▶

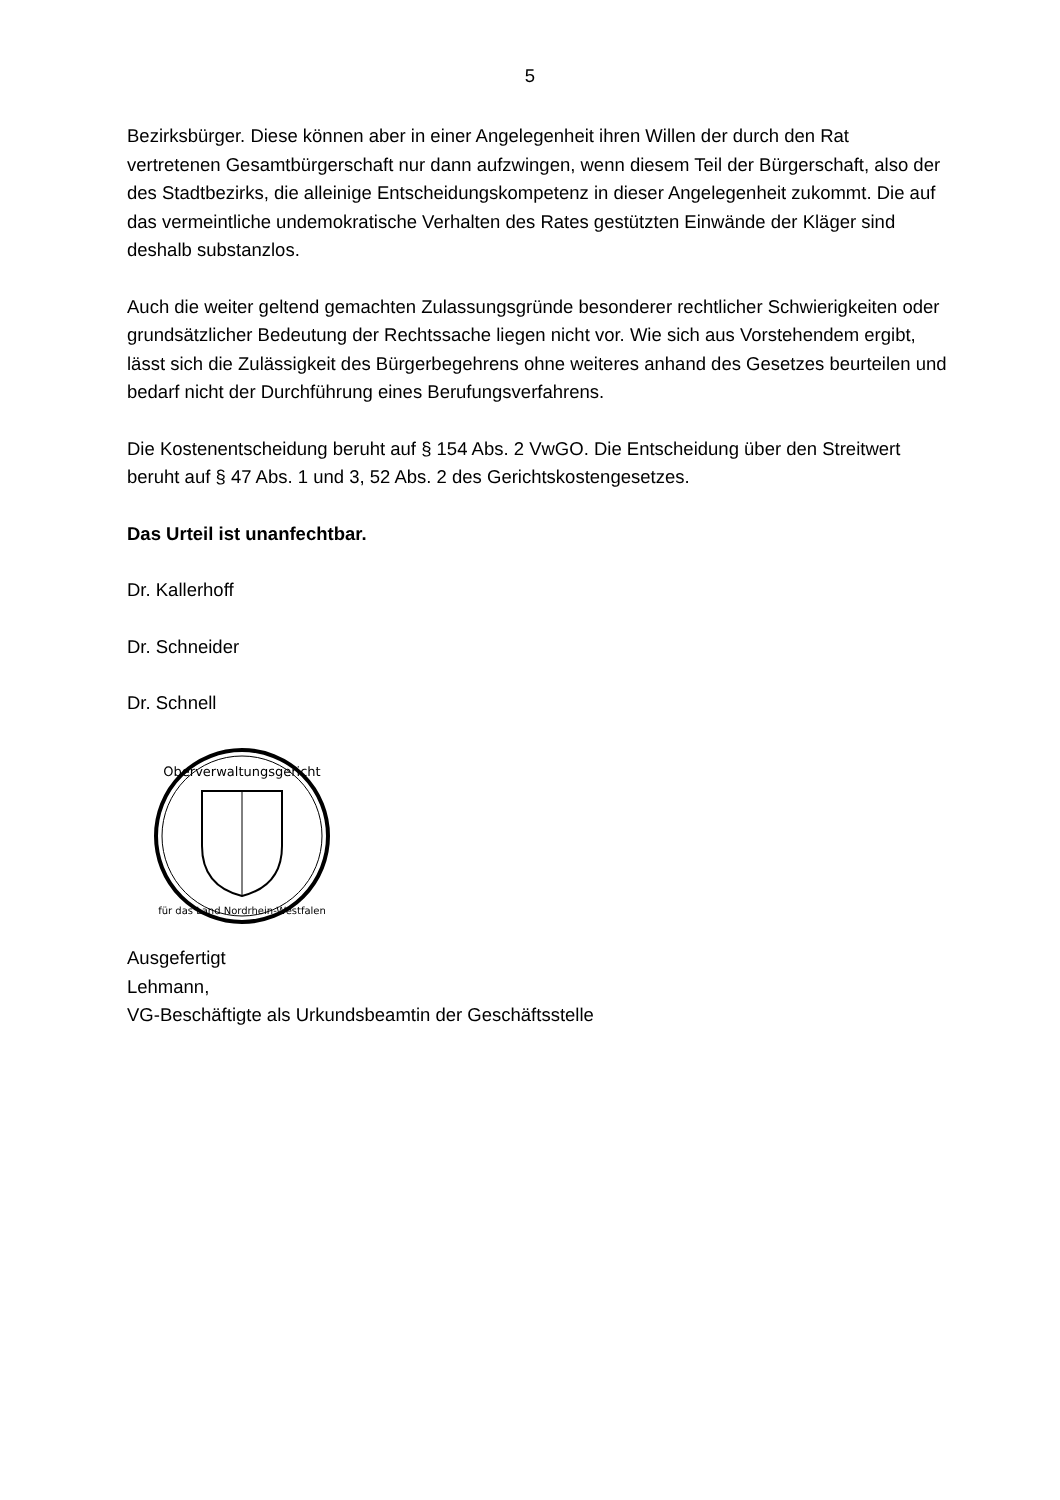5
Bezirksbürger. Diese können aber in einer Angelegenheit ihren Willen der durch den Rat vertretenen Gesamtbürgerschaft nur dann aufzwingen, wenn diesem Teil der Bürgerschaft, also der des Stadtbezirks, die alleinige Entscheidungskompetenz in dieser Angelegenheit zukommt. Die auf das vermeintliche undemokratische Verhalten des Rates gestützten Einwände der Kläger sind deshalb substanzlos.
Auch die weiter geltend gemachten Zulassungsgründe besonderer rechtlicher Schwierigkeiten oder grundsätzlicher Bedeutung der Rechtssache liegen nicht vor. Wie sich aus Vorstehendem ergibt, lässt sich die Zulässigkeit des Bürgerbegehrens ohne weiteres anhand des Gesetzes beurteilen und bedarf nicht der Durchführung eines Berufungsverfahrens.
Die Kostenentscheidung beruht auf § 154 Abs. 2 VwGO. Die Entscheidung über den Streitwert beruht auf § 47 Abs. 1 und 3, 52 Abs. 2 des Gerichtskostengesetzes.
Das Urteil ist unanfechtbar.
Dr. Kallerhoff
Dr. Schneider
Dr. Schnell
Oberverwaltungsgericht
für das Land Nordrhein-Westfalen
Ausgefertigt
Lehmann,
VG-Beschäftigte als Urkundsbeamtin der Geschäftsstelle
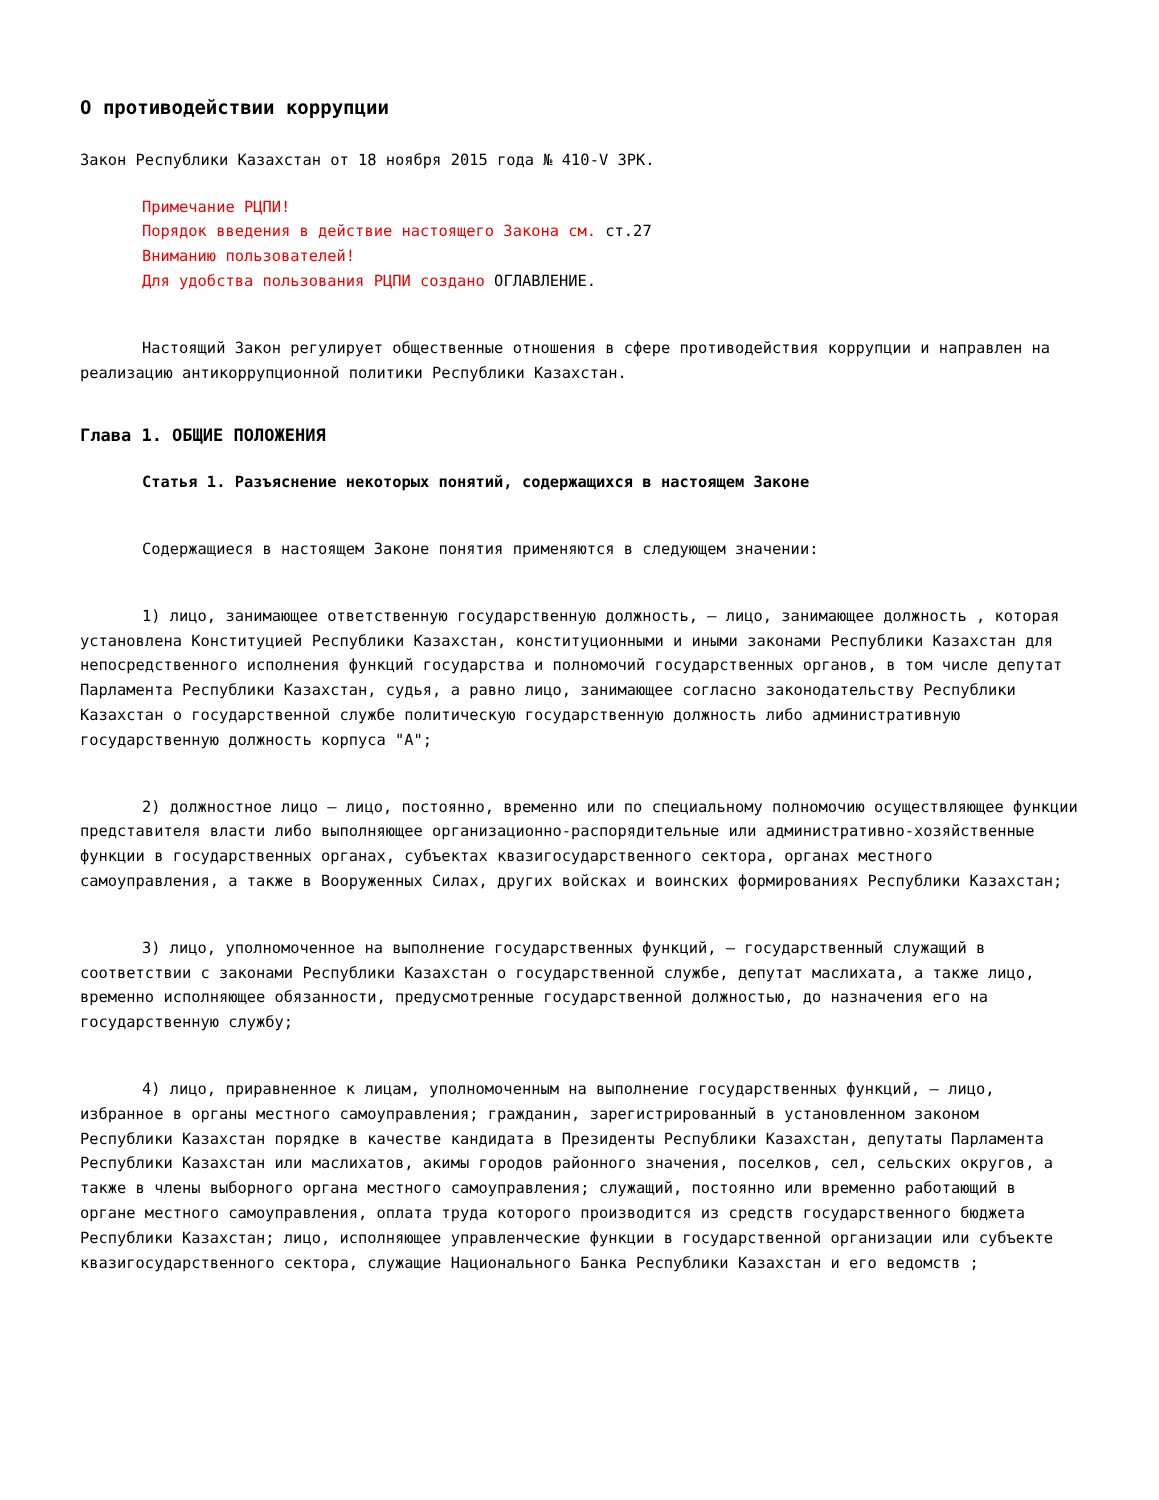О противодействии коррупции
Закон Республики Казахстан от 18 ноября 2015 года № 410-V ЗРК.
Примечание РЦПИ!
Порядок введения в действие настоящего Закона см. ст.27
Вниманию пользователей!
Для удобства пользования РЦПИ создано ОГЛАВЛЕНИЕ.
Настоящий Закон регулирует общественные отношения в сфере противодействия коррупции и направлен на реализацию антикоррупционной политики Республики Казахстан.
Глава 1. ОБЩИЕ ПОЛОЖЕНИЯ
Статья 1. Разъяснение некоторых понятий, содержащихся в настоящем Законе
Содержащиеся в настоящем Законе понятия применяются в следующем значении:
1) лицо, занимающее ответственную государственную должность, – лицо, занимающее должность , которая установлена Конституцией Республики Казахстан, конституционными и иными законами Республики Казахстан для непосредственного исполнения функций государства и полномочий государственных органов, в том числе депутат Парламента Республики Казахстан, судья, а равно лицо, занимающее согласно законодательству Республики Казахстан о государственной службе политическую государственную должность либо административную государственную должность корпуса "А";
2) должностное лицо – лицо, постоянно, временно или по специальному полномочию осуществляющее функции представителя власти либо выполняющее организационно-распорядительные или административно-хозяйственные функции в государственных органах, субъектах квазигосударственного сектора, органах местного самоуправления, а также в Вооруженных Силах, других войсках и воинских формированиях Республики Казахстан;
3) лицо, уполномоченное на выполнение государственных функций, – государственный служащий в соответствии с законами Республики Казахстан о государственной службе, депутат маслихата, а также лицо, временно исполняющее обязанности, предусмотренные государственной должностью, до назначения его на государственную службу;
4) лицо, приравненное к лицам, уполномоченным на выполнение государственных функций, – лицо, избранное в органы местного самоуправления; гражданин, зарегистрированный в установленном законом Республики Казахстан порядке в качестве кандидата в Президенты Республики Казахстан, депутаты Парламента Республики Казахстан или маслихатов, акимы городов районного значения, поселков, сел, сельских округов, а также в члены выборного органа местного самоуправления; служащий, постоянно или временно работающий в органе местного самоуправления, оплата труда которого производится из средств государственного бюджета Республики Казахстан; лицо, исполняющее управленческие функции в государственной организации или субъекте квазигосударственного сектора, служащие Национального Банка Республики Казахстан и его ведомств ;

◀

EXERCISE REQUIREMENTS | Without copying any picture, write out all of the material exactly as it reads.

EXERCISE RESULT |
5
Bezirksbürger. Diese können aber in einer Angelegenheit ihren Willen der durch den Rat vertretenen Gesamtbürgerschaft nur dann aufzwingen, wenn diesem Teil der Bürgerschaft, also der des Stadtbezirks, die alleinige Entscheidungskompetenz in dieser Angelegenheit zukommt. Die auf das vermeintliche undemokratische Verhalten des Rates gestützten Einwände der Kläger sind deshalb substanzlos.
Auch die weiter geltend gemachten Zulassungsgründe besonderer rechtlicher Schwierigkeiten oder grundsätzlicher Bedeutung der Rechtssache liegen nicht vor. Wie sich aus Vorstehendem ergibt, lässt sich die Zulässigkeit des Bürgerbegehrens ohne weiteres anhand des Gesetzes beurteilen und bedarf nicht der Durchführung eines Berufungsverfahrens.
Die Kostenentscheidung beruht auf § 154 Abs. 2 VwGO. Die Entscheidung über den Streitwert beruht auf § 47 Abs. 1 und 3, 52 Abs. 2 des Gerichtskostengesetzes.
Das Urteil ist unanfechtbar.
Dr. Kallerhoff
Dr. Schneider
Dr. Schnell
Oberverwaltungsgericht
für das Land Nordrhein-Westfalen
Ausgefertigt
Lehmann,
VG-Beschäftigte als Urkundsbeamtin der Geschäftsstelle
О противодействии коррупции
Закон Республики Казахстан от 18 ноября 2015 года № 410-V ЗРК.
Примечание РЦПИ!
Порядок введения в действие настоящего Закона см. ст.27
Вниманию пользователей!
Для удобства пользования РЦПИ создано ОГЛАВЛЕНИЕ.
Настоящий Закон регулирует общественные отношения в сфере противодействия коррупции и направлен на реализацию антикоррупционной политики Республики Казахстан.
Глава 1. ОБЩИЕ ПОЛОЖЕНИЯ
Статья 1. Разъяснение некоторых понятий, содержащихся в настоящем Законе
Содержащиеся в настоящем Законе понятия применяются в следующем значении:
1) лицо, занимающее ответственную государственную должность, – лицо, занимающее должность , которая установлена Конституцией Республики Казахстан, конституционными и иными законами Республики Казахстан для непосредственного исполнения функций государства и полномочий государственных органов, в том числе депутат Парламента Республики Казахстан, судья, а равно лицо, занимающее согласно законодательству Республики Казахстан о государственной службе политическую государственную должность либо административную государственную должность корпуса "А";
2) должностное лицо – лицо, постоянно, временно или по специальному полномочию осуществляющее функции представителя власти либо выполняющее организационно-распорядительные или административно-хозяйственные функции в государственных органах, субъектах квазигосударственного сектора, органах местного самоуправления, а также в Вооруженных Силах, других войсках и воинских формированиях Республики Казахстан;
3) лицо, уполномоченное на выполнение государственных функций, – государственный служащий в соответствии с законами Республики Казахстан о государственной службе, депутат маслихата, а также лицо, временно исполняющее обязанности, предусмотренные государственной должностью, до назначения его на государственную службу;
4) лицо, приравненное к лицам, уполномоченным на выполнение государственных функций, – лицо, избранное в органы местного самоуправления; гражданин, зарегистрированный в установленном законом Республики Казахстан порядке в качестве кандидата в Президенты Республики Казахстан, депутаты Парламента Республики Казахстан или маслихатов, акимы городов районного значения, поселков, сел, сельских округов, а также в члены выборного органа местного самоуправления; служащий, постоянно или временно работающий в органе местного самоуправления, оплата труда которого производится из средств государственного бюджета Республики Казахстан; лицо, исполняющее управленческие функции в государственной организации или субъекте квазигосударственного сектора, служащие Национального Банка Республики Казахстан и его ведомств ;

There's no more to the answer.